I'm new to this type of forum, but I have to get some feedback on what I am feeling, I can't take feeling this way anymore. I am 45yrs old, was widowed at 32 and have 2 daughters that are grown and out of the house. I raised my children on my own since they were 9 years old, working 3 jobs, had a nice home and had a full life, friends, family and travel. I was in a relationship with someone for 6 years, never lived together though, but, we got along ok, he was younger than me, eventually the age gap showed and we went our separate ways but still remain very good friends and he still stays in touch with my daughters. About 5 years ago I met someone, my daughters were about to move out of the house for college and I decided to move away from my hometown to live with him. I came fairly large suburban area, and moved to a rural area 3 hours away. At first I liked it, looked forward to building a life here, excited about fixing up the house ect. Now,,I HATE it here. I am l am living in a house that needs so much work that is not getting done, I never invite friends or family I am so ashamed of it, my kids can't believe I am still here. I am in the middle of no where, it takes 1/2 to get anywhere that has a store bigger than a corner market.

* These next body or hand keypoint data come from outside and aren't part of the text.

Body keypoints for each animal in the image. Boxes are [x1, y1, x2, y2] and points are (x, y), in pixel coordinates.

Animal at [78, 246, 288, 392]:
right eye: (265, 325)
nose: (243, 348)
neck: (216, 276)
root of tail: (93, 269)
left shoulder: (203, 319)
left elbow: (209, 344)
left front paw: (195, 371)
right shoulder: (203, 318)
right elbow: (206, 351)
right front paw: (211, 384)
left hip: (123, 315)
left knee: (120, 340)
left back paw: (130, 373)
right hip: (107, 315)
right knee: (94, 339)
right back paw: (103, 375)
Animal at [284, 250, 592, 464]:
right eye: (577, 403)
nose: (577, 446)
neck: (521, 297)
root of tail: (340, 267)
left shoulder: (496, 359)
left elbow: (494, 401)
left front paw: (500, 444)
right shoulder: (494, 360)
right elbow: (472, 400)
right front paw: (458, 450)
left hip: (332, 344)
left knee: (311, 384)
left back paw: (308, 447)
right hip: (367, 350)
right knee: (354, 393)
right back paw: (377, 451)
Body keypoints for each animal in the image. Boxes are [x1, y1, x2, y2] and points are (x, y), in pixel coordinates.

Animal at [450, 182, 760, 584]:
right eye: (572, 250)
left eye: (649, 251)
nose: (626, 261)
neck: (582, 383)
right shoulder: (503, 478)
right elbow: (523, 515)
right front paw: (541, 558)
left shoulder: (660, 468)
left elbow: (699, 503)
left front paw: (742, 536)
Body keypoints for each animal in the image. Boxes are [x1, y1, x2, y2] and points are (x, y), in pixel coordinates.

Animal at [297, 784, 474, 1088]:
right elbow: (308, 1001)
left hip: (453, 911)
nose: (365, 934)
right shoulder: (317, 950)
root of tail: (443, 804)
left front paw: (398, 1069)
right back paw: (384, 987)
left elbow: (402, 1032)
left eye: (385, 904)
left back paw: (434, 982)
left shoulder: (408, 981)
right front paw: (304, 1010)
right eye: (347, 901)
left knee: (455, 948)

The people here do nothing and there is nothing to do.
My live in is a total slop and thinks a woman's place is in the kitchen, he does nothing to help around the house, he never finishes any thing he starts. I have no friends here, not real friends, just ones that I see once in awhile, I have one "friend" in the area I live, I only see her when I go there to have some wine. I don't find making friends here easy and I am an outgoing person by nature. I have tried but being so far from everything and everyone it is so difficult to make friends. We never go anywhere or do anything together, I haven't been away for a weekend with him or dinner or anything in years. I use to travel and go away and do things all the time with my family and friends, in fact I was never home, and I had kids at home. I don't have kids at home, I don't work 3 jobs and now and I do less than I ever did. The only time I go anywhere is when I go to visit back home, but, it is so difficult to come back here and I get so homesick afterwards I almost hate going back home. I miss my family, my friends, my life back home. At first I thought it was just me, having to get adjusted and all, but, I don't think that is it anymore. I don't want to do anything either, I am not a loner by nature but I have become one and it is making me miserable.
I work 45 min away from home and am going to school online. The only saving grace I have is my job, I love it. I go to work and I feel alive, I laugh, and enjoy it.

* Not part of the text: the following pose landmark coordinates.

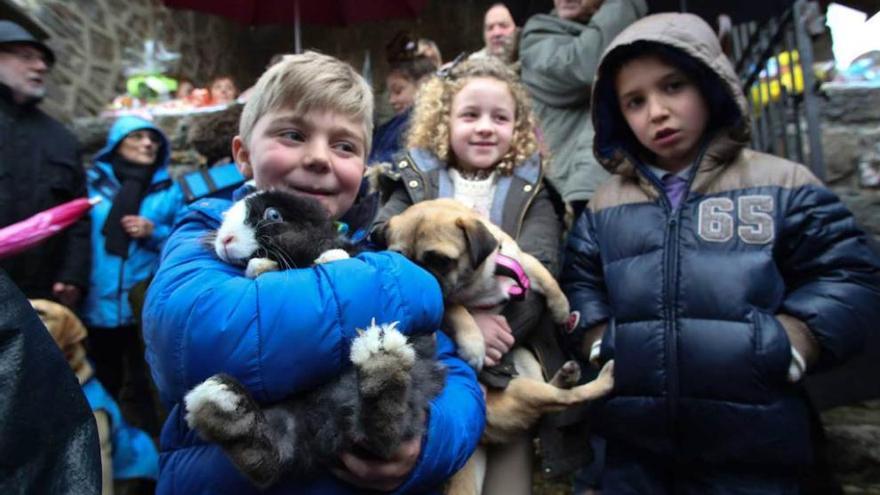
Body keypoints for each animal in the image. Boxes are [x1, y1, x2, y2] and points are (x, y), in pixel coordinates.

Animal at [382, 199, 616, 495]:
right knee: (565, 398)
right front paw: (475, 345)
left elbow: (545, 276)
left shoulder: (521, 261)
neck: (480, 282)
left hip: (526, 363)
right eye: (397, 258)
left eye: (441, 261)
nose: (415, 274)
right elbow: (458, 310)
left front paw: (562, 309)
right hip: (521, 391)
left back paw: (568, 375)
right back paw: (600, 378)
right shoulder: (448, 302)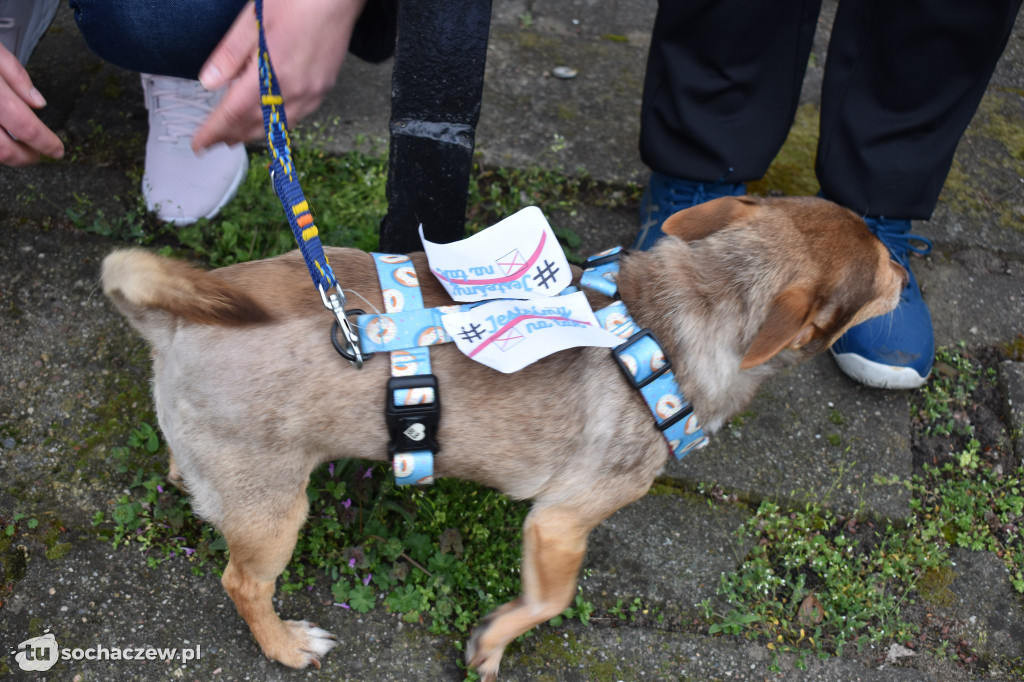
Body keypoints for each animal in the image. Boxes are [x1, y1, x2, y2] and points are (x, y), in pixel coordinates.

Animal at [101, 195, 905, 675]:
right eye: (880, 268)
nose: (907, 261)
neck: (695, 304)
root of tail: (167, 320)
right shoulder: (559, 523)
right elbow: (548, 601)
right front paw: (489, 645)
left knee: (187, 477)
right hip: (277, 516)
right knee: (242, 583)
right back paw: (284, 646)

It seems like all I do is work and come home and do more work. I use to care about how my house looked, would get my nails done, go to the gym, go shopping, I don't do any of that now. This house is a crap hole and I can't stand it. I would never have let my children or myself live in something like this when I was on my own, why am I allowing myself to do it now? Why do I have less now living with someone, (who makes decent money and pays most the bills) and have and do less than ever before?
I have begun to realize that my live in and I really don't have much in common, but I still care about him, even love him, just not in love. I don't care about sex that much anymore, it has become more of an obligation to keep the peace. He gets an attitude and it has caused problems when I get very moody like that. It makes me feel like the only good I am around here is to lay down for him and cook and clean. I wasn't made that way.

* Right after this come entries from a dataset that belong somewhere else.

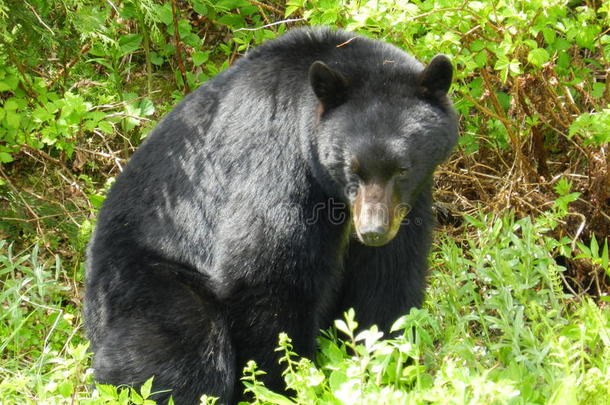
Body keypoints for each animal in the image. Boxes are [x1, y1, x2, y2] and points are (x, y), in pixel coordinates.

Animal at [85, 26, 456, 402]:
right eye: (351, 168)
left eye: (402, 169)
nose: (373, 231)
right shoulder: (277, 165)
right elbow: (265, 273)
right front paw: (287, 383)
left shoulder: (407, 205)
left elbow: (389, 275)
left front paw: (387, 365)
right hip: (143, 280)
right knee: (181, 341)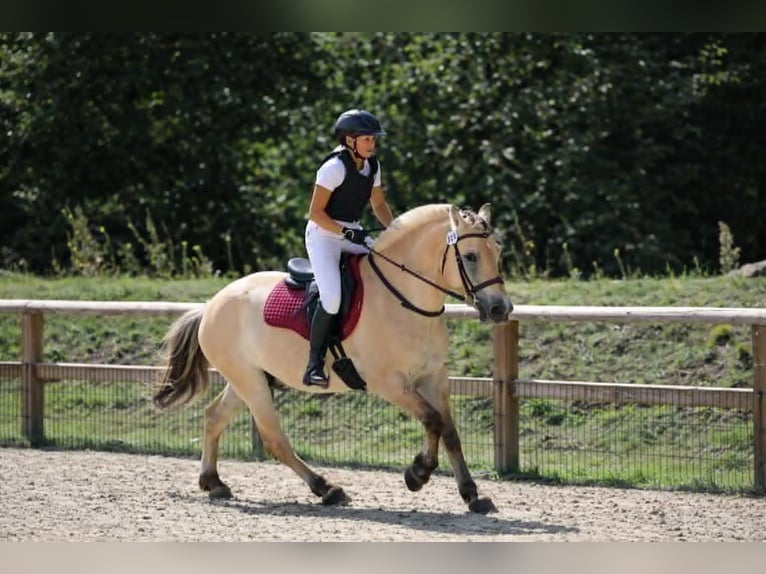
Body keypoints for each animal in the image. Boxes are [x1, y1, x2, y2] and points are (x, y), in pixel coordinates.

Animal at [152, 203, 513, 514]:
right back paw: (326, 488)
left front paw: (472, 495)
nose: (500, 309)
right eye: (470, 256)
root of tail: (211, 304)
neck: (404, 299)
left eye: (497, 254)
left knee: (214, 417)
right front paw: (418, 473)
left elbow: (449, 431)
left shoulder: (434, 376)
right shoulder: (390, 383)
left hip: (249, 379)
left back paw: (213, 482)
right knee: (274, 439)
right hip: (250, 382)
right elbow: (433, 420)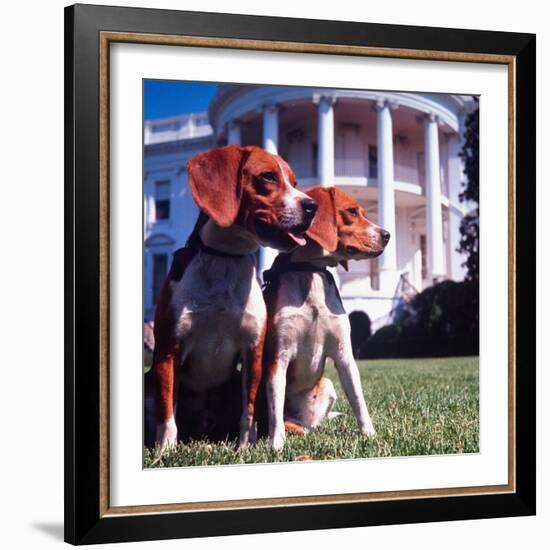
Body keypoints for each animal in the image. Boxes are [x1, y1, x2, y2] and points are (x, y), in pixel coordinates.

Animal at [152, 148, 320, 452]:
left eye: (295, 182)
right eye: (268, 176)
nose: (313, 206)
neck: (225, 259)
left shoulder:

Deep down I know what I have to do, and I know that it will cause hurtful feelings by leaving, and that is what is holding me back I guess
I feel like I made a commitment and I am giving up. I feel like I am dying inside, disconnected from everyone, even myself, i feel alone and isolated, sometimes I look around and think what am I doing here, I don't belong, I don't fit in. I have even thought I would rather be dead than spend the rest of my life here, although I would never do anything to myself.
I feel no joy in my life, I look forward to nothing. There have been times here that I have gone out drinking with some of the girls at work get hammered and not come home, stay at one of their houses, knowing it will cause problems and I don't care.
I'm sorry if my thoughts are all over the place, so much to get out I guess. My dream has turned into a nightmare.